# Classification

Though linear regression can be applied in the case of binary qualitative responses, difficulties arise beyond two levels. For example, choosing a coding scheme is problematic and different coding scheme can yield wildly different predictions.

## Logistic Regression
Logistic regression models the probability that $y$ belongs to a particular category rather than modeling the response itself.

Logistic regression uses the logistic function to ensure a prediction between 0 and 1. The logistic function takes the form

$$p(\mathbf{X}) = \frac{e^{\beta_0 + \beta_1\mathbf{X}}}{1 + e^{\beta_0 + \beta_1\mathbf{X}}}.$$
This yields a probability greater than 0 and less than 1.

The logistic function can be rebalanced to yield

$$
\frac{p(\mathbf{X})}{1−p(\mathbf{X})} = e^{\beta_0 + \beta_1\mathbf{X}}
$$
$\frac{p(\mathbf{X})}{1−p(\mathbf{X})}$ is known as the __odds__ and takes on a value between 0 and infinity.

As an example, a probability of 1 in 5 yields odds of $\frac{1}{4}$ since $\frac{0.2}{1−0.2} = \frac{1}{4}.$

Taking a logarithm of both sides of the logistic odds equation yields an equation for the __log-odds__ or __logit__,

$$\text{log}\bigg(\frac{p(\mathbf{X})}{1−p(\mathbf{X})}\bigg) = \beta_0 + \beta_1\mathbf{X}$$
Logistic regression has a logit that is linear in terms of $\mathbf{X}$.

Unlike linear regression where $\beta_1$ represents the average change in $\mathbf{Y}$ with a one-unit increase in $\mathbf{X}$, for logistic regression, increasing $\mathbf{X}$ by one-unit yields a $\beta_1$ change in the log-odds which is equivalent to multiplying the odds by $e\beta_1$.
The relationship between $p(\mathbf{X})$ and $\mathbf{X}$ is not linear and because of this $\beta_1$ does not correspond to the change in $p(\mathbf{X})$ given one-unit increase in $\mathbf{X}$. However, if $\beta_1$ is positive, increasing $\mathbf{X}$ will be associated with an increase in $p(\mathbf{X})$ and, similarly, if $\beta_1$ is negative, an increase in $\mathbf{X}$ will be associated with a decrease in $p(\mathbf{X})$. How much change will depend on the value of $\mathbf{X}.$

## Estimating Regression Coefficients

Logistic regression uses a strategy called __maximum likelihood__ to estimate regression coefficients.

Maximum likelihood plays out like so: determine estimates for $\beta_0$ and $\beta_1$ such that the predicted probability of $\hat{p}(x_i)$ corresponds with the observed classes as closely as possible.
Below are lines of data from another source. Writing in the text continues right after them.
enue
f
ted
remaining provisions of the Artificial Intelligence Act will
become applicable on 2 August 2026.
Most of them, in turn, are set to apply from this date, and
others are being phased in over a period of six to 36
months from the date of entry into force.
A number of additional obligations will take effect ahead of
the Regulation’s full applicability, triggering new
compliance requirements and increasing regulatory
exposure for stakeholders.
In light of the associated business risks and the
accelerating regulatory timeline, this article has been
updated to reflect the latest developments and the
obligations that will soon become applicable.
Formally, this yield an equation called a __likelihood function__:

$$
\mathcal{L}(\beta_0, \beta_1) = \prod_{i:y_i=1}p(\mathbf{X}_i) \times \prod_{j:y_j=0}(1−p(\mathbf{X}_j)).
$$

Estimates for $\beta_0$ and $\beta_1$ are chosen so as to maximize this likelihood function.

Linear regression’s least squares approach is actually a special case of maximum likelihood.
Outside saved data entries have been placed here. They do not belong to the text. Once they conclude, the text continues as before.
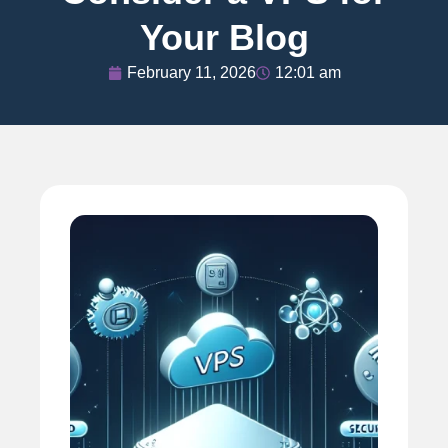
Your Blog
February 11, 2026
12:01 am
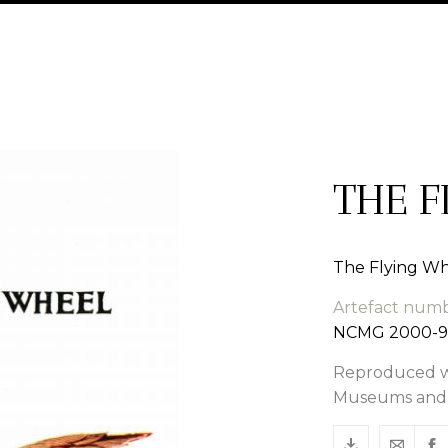
THE F
The Flying Wh
Artefact num
NCMG 2000-9
Reproduced wi
Museums and G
Logistic regression measures the accuracy of coefficient estimates using a quantity called the __z-statistic__. The z-statistic is similar to the t-statistic. The z-statistic for $\beta_1$ is represented by

$$\text{z-statistic }(\beta_1) = \frac{\hat{\beta}_1}{SE(\hat{\beta}_1)}$$

A large z-statistic offers evidence against the null hypothesis.

In logistic regression, the null hypothesis

$$H_0: \beta_1 = 0$$
implies that

$$p(\mathbf{X}) = \frac{e^{\beta_0}}{1 + e^{\beta_0}}$$

and, ergo, $p(\mathbf{X})$ does not depend on $\mathbf{X}$.

## Making Predictions
Once coefficients have been estimated, predictions can be made by plugging the coefficients into the model equation

$$\hat{p}(\mathbf{X}) = \frac{e^{\hat{\beta}_0 + \hat{\beta}_1\mathbf{X}}}{1+e^{\hat{\beta}_0 + \hat{\beta}_1\mathbf{X}}}.$$

In general, the estimated intercept, $\beta_0$, is of limited interest since it mainly captures the ratio of positive and negative classifications in the given data set.

Similar to linear regression, __dummy variables__ can be used to accommodate qualitative predictors.